[Dataset records Boundary: Start]
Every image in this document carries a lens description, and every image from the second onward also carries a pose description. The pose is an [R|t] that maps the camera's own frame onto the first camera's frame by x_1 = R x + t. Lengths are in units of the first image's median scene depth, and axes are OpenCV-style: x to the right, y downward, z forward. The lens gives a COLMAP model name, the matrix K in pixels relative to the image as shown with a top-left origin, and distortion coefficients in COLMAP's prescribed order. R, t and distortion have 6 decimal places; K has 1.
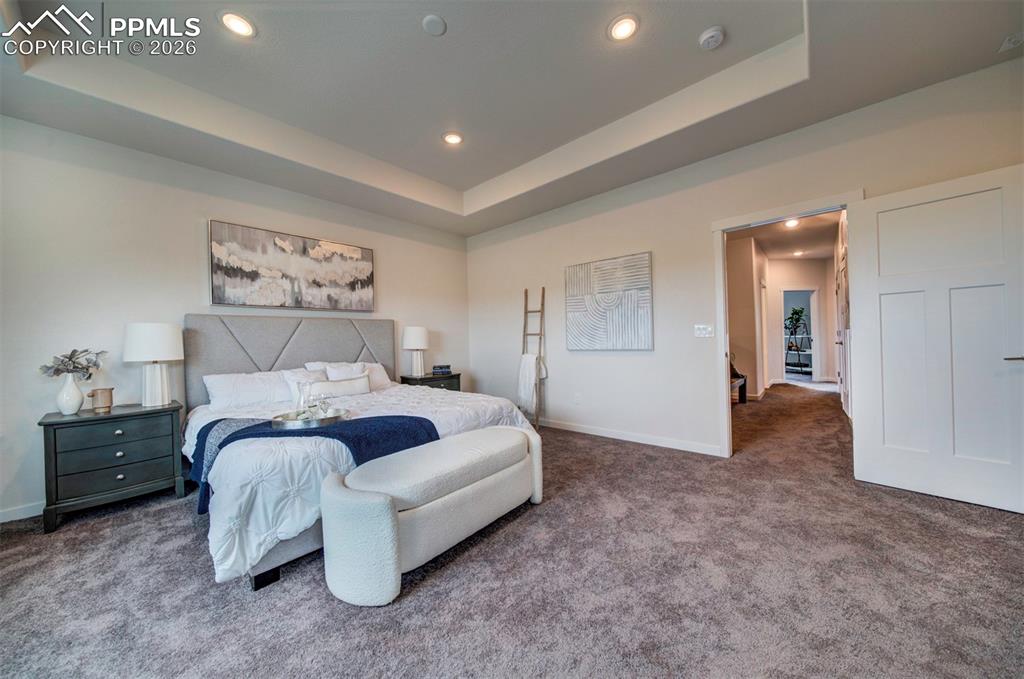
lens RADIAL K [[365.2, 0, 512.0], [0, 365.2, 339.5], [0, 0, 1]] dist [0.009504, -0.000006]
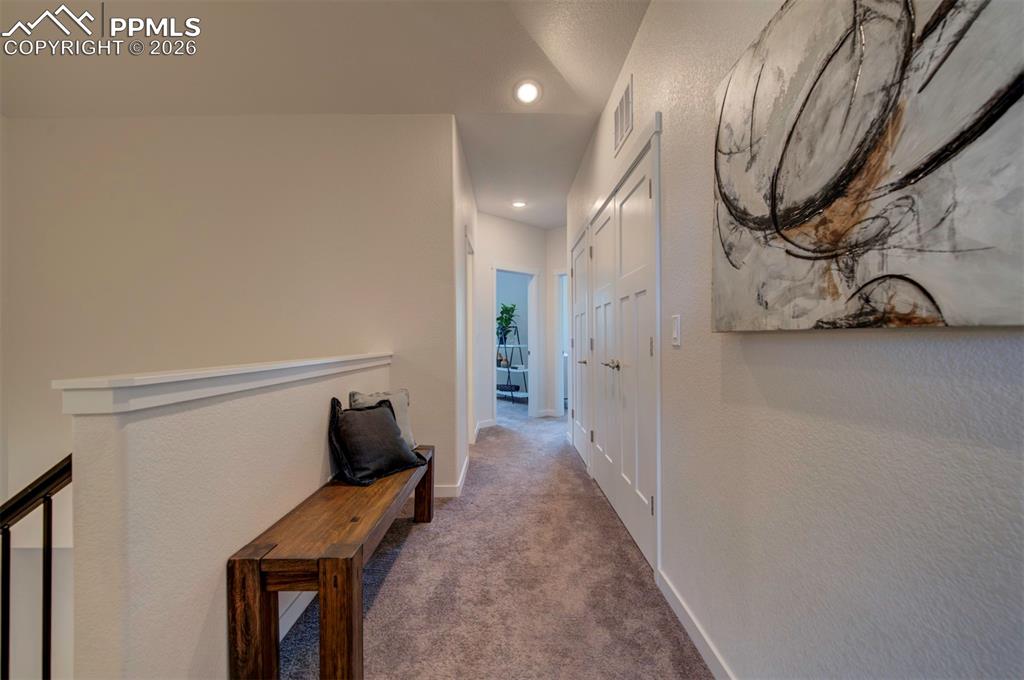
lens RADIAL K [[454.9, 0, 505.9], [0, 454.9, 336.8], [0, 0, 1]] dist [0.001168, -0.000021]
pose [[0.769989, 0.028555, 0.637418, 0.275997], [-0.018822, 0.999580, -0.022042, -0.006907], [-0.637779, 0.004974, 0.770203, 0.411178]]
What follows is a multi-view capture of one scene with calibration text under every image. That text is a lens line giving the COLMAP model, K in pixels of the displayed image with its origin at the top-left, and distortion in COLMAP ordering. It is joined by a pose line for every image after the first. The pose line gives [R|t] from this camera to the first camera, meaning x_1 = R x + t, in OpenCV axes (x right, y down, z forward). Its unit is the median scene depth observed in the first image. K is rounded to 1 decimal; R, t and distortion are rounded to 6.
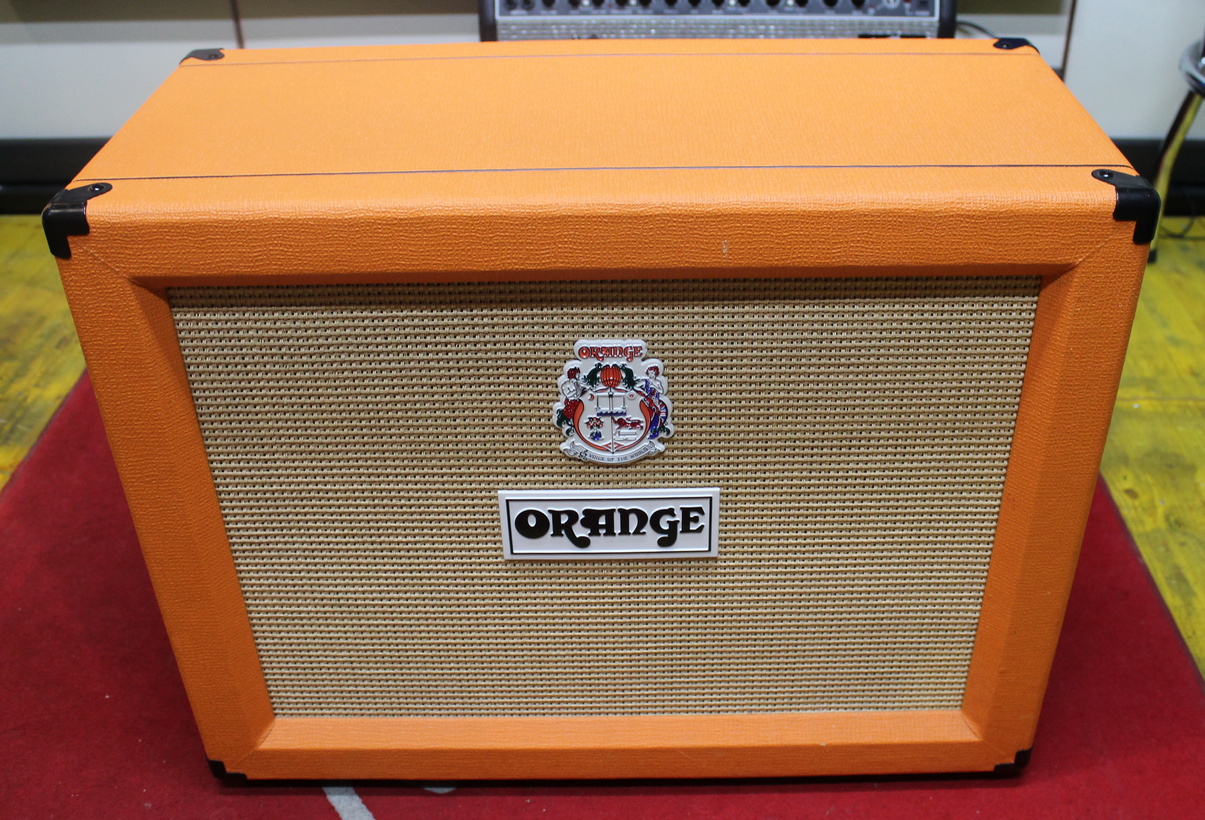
[Dataset records Boundary: End]
[Dataset records Boundary: Start]
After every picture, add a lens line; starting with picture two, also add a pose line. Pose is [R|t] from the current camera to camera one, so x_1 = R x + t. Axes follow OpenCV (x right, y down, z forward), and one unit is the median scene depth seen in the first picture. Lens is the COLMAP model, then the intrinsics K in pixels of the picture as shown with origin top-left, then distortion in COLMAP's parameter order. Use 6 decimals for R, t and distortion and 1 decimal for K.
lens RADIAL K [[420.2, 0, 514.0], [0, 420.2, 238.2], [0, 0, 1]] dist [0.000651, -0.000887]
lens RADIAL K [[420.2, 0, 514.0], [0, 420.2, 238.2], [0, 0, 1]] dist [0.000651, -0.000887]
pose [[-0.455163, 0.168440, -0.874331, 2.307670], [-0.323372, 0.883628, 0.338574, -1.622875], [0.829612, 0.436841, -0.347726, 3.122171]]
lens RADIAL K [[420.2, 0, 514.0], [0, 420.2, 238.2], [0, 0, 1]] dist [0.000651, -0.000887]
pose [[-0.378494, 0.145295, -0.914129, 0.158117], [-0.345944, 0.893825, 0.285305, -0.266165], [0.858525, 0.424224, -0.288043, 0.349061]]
[Dataset records Boundary: End]
## Problem details
Please reproduce the items from the line containing "Every image in" to the line containing "What follows is", including both of those lines, and omit the pictures.

## The completed task
Every image in this document carries a lens description, and every image from the second onward also carries a pose description. The pose is an [R|t] that maps the camera's own frame onto the first camera's frame by x_1 = R x + t. Lengths are in units of the first image's median scene depth, and axes are OpenCV-style: x to the right, y downward, z forward. The lens gives a COLMAP model name, the matrix K in pixels relative to the image as shown with a top-left origin, and distortion coefficients in COLMAP's prescribed order. R, t and distortion have 6 decimal places; K has 1.
lens RADIAL K [[365.2, 0, 512.0], [0, 365.2, 339.5], [0, 0, 1]] dist [0.009504, -0.000006]
lens RADIAL K [[454.9, 0, 505.9], [0, 454.9, 336.8], [0, 0, 1]] dist [0.001168, -0.000021]
pose [[0.769989, 0.028555, 0.637418, 0.275997], [-0.018822, 0.999580, -0.022042, -0.006907], [-0.637779, 0.004974, 0.770203, 0.411178]]
What follows is a multi-view capture of one scene with calibration text under every image. That text is a lens line giving the COLMAP model, K in pixels of the displayed image with its origin at the top-left, and distortion in COLMAP ordering. It is joined by a pose line for every image after the first. The pose line gives [R|t] from this camera to the first camera, meaning x_1 = R x + t, in OpenCV axes (x right, y down, z forward). Its unit is the median scene depth observed in the first image. K is rounded to 1 decimal; R, t and distortion are rounded to 6.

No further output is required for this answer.